## Exercise objective
Could you reproduce the material below exactly, from the line containing "Measurement Unit that" through its last line, and leave out everything else?

## Input material
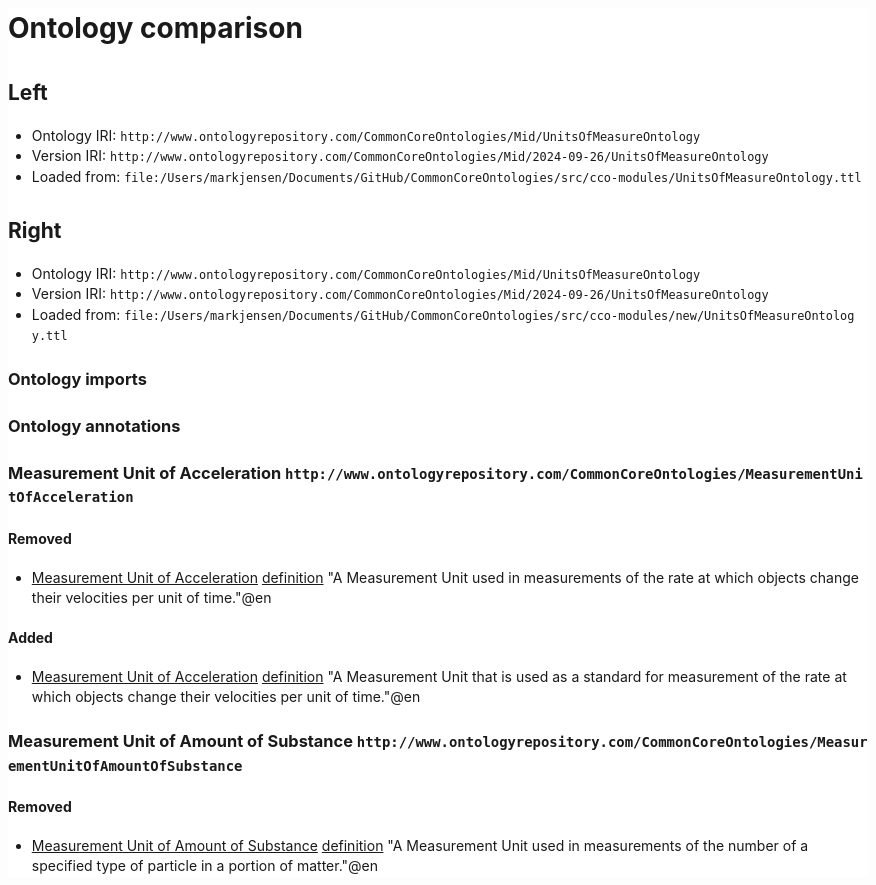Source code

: # Ontology comparison

## Left
- Ontology IRI: `http://www.ontologyrepository.com/CommonCoreOntologies/Mid/UnitsOfMeasureOntology`
- Version IRI: `http://www.ontologyrepository.com/CommonCoreOntologies/Mid/2024-09-26/UnitsOfMeasureOntology`
- Loaded from: `file:/Users/markjensen/Documents/GitHub/CommonCoreOntologies/src/cco-modules/UnitsOfMeasureOntology.ttl`

## Right
- Ontology IRI: `http://www.ontologyrepository.com/CommonCoreOntologies/Mid/UnitsOfMeasureOntology`
- Version IRI: `http://www.ontologyrepository.com/CommonCoreOntologies/Mid/2024-09-26/UnitsOfMeasureOntology`
- Loaded from: `file:/Users/markjensen/Documents/GitHub/CommonCoreOntologies/src/cco-modules/new/UnitsOfMeasureOntology.ttl`

### Ontology imports 



### Ontology annotations 



### Measurement Unit of Acceleration `http://www.ontologyrepository.com/CommonCoreOntologies/MeasurementUnitOfAcceleration`
#### Removed
- [Measurement Unit of Acceleration](http://www.ontologyrepository.com/CommonCoreOntologies/MeasurementUnitOfAcceleration) [definition](http://www.ontologyrepository.com/CommonCoreOntologies/definition) "A Measurement Unit used in measurements of the rate at which objects change their velocities per unit of time."@en 

#### Added
- [Measurement Unit of Acceleration](http://www.ontologyrepository.com/CommonCoreOntologies/MeasurementUnitOfAcceleration) [definition](http://www.ontologyrepository.com/CommonCoreOntologies/definition) "A Measurement Unit that is used as a standard for measurement of the rate at which objects change their velocities per unit of time."@en 


### Measurement Unit of Amount of Substance `http://www.ontologyrepository.com/CommonCoreOntologies/MeasurementUnitOfAmountOfSubstance`
#### Removed
- [Measurement Unit of Amount of Substance](http://www.ontologyrepository.com/CommonCoreOntologies/MeasurementUnitOfAmountOfSubstance) [definition](http://www.ontologyrepository.com/CommonCoreOntologies/definition) "A Measurement Unit used in measurements of the number of a specified type of particle in a portion of matter."@en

## Task result
- [Measurement Unit of Acceleration](http://www.ontologyrepository.com/CommonCoreOntologies/MeasurementUnitOfAcceleration) [definition](http://www.ontologyrepository.com/CommonCoreOntologies/definition) "A Measurement Unit that is used as a standard for measurement of the rate at which objects change their velocities per unit of time."@en 


### Measurement Unit of Amount of Substance `http://www.ontologyrepository.com/CommonCoreOntologies/MeasurementUnitOfAmountOfSubstance`
#### Removed
- [Measurement Unit of Amount of Substance](http://www.ontologyrepository.com/CommonCoreOntologies/MeasurementUnitOfAmountOfSubstance) [definition](http://www.ontologyrepository.com/CommonCoreOntologies/definition) "A Measurement Unit used in measurements of the number of a specified type of particle in a portion of matter."@en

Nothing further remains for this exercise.